[Saved entries]
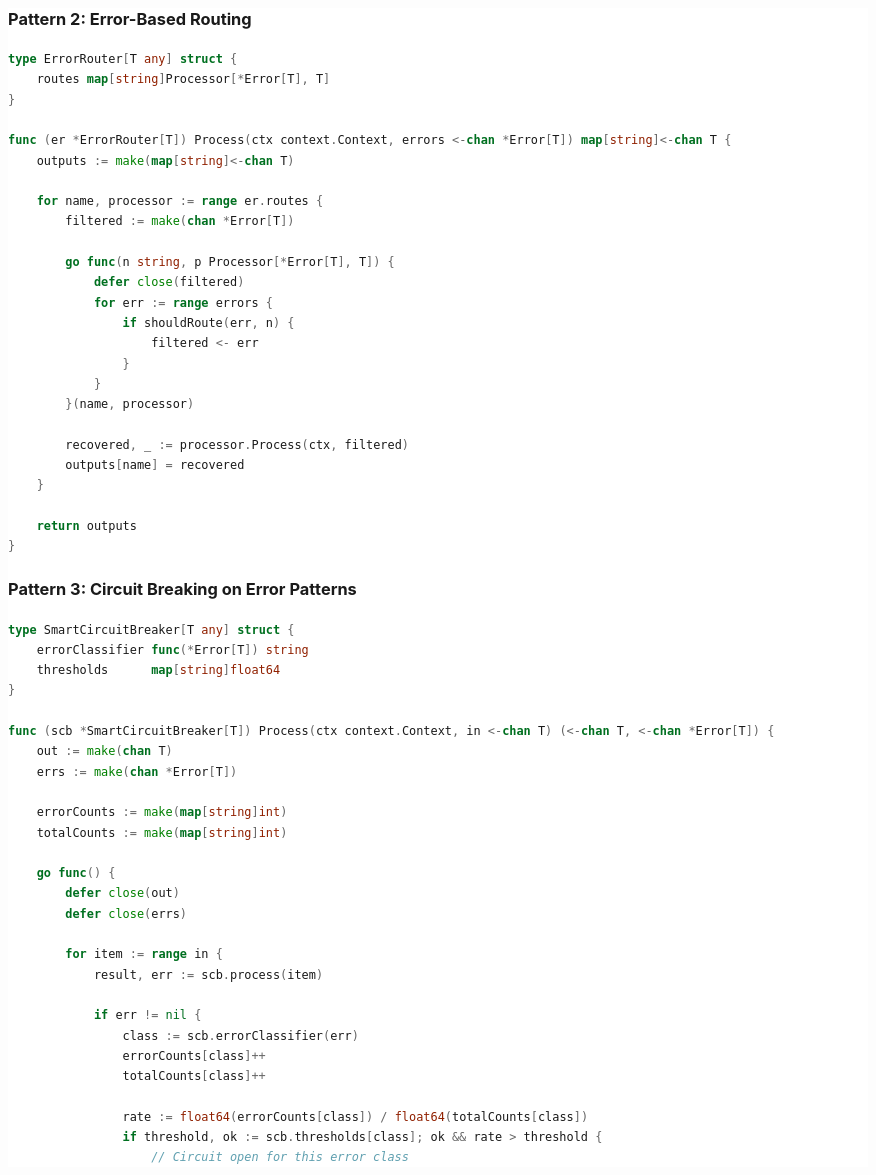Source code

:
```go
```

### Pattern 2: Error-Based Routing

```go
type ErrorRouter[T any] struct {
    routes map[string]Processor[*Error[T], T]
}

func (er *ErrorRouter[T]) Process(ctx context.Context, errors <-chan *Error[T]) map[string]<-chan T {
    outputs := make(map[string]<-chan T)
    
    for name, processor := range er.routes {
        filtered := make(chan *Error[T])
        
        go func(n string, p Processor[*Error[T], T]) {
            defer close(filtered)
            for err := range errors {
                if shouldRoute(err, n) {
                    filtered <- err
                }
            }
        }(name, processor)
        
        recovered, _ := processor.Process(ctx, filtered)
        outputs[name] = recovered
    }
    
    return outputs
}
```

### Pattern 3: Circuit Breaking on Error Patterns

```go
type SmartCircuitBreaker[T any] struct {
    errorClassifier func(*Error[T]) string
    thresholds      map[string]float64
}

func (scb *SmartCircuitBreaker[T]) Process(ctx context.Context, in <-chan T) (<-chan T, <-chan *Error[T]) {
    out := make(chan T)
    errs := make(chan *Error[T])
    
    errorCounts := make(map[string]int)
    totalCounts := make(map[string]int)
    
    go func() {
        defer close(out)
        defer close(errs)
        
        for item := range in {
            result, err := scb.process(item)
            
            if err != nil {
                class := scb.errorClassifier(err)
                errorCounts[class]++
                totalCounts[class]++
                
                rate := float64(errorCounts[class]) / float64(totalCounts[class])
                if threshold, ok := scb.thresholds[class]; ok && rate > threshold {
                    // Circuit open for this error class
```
* * *
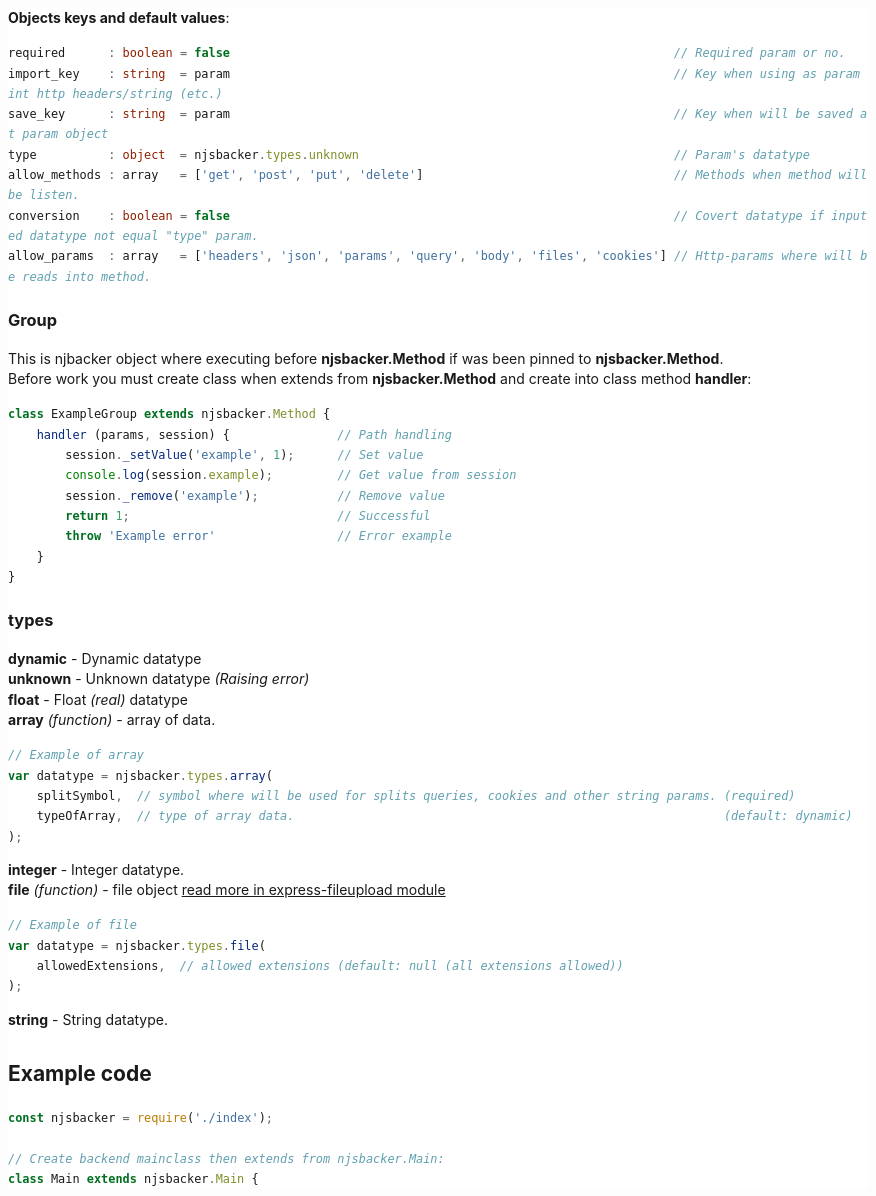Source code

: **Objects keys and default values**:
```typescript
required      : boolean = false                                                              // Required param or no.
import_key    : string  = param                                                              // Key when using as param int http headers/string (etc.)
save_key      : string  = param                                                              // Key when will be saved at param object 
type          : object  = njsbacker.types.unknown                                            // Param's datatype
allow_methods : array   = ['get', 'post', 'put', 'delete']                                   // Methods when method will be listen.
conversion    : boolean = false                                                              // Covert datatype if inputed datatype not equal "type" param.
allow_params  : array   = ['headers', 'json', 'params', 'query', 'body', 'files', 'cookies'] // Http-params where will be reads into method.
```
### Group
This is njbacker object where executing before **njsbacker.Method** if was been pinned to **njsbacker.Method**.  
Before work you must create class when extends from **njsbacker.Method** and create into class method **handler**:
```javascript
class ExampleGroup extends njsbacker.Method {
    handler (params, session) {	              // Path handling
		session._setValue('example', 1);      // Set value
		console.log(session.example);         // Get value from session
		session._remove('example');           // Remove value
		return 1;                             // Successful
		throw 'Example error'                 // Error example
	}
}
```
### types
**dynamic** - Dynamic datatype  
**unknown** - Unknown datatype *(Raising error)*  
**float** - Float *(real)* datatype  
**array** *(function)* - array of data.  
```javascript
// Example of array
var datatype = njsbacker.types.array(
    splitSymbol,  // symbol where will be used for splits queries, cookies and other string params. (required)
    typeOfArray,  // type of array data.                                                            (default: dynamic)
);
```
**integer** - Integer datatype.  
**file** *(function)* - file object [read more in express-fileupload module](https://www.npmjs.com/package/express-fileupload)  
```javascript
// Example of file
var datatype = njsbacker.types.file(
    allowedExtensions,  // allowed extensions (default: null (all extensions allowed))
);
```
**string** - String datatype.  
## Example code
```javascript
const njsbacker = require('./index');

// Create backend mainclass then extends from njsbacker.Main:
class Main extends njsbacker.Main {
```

DIRECTIONS FOR THIS TASK:
Search the records for the string "unknown", and copy every line that holds it.

TASK RESULT:
type          : object  = njsbacker.types.unknown                                            // Param's datatype
**unknown** - Unknown datatype *(Raising error)*  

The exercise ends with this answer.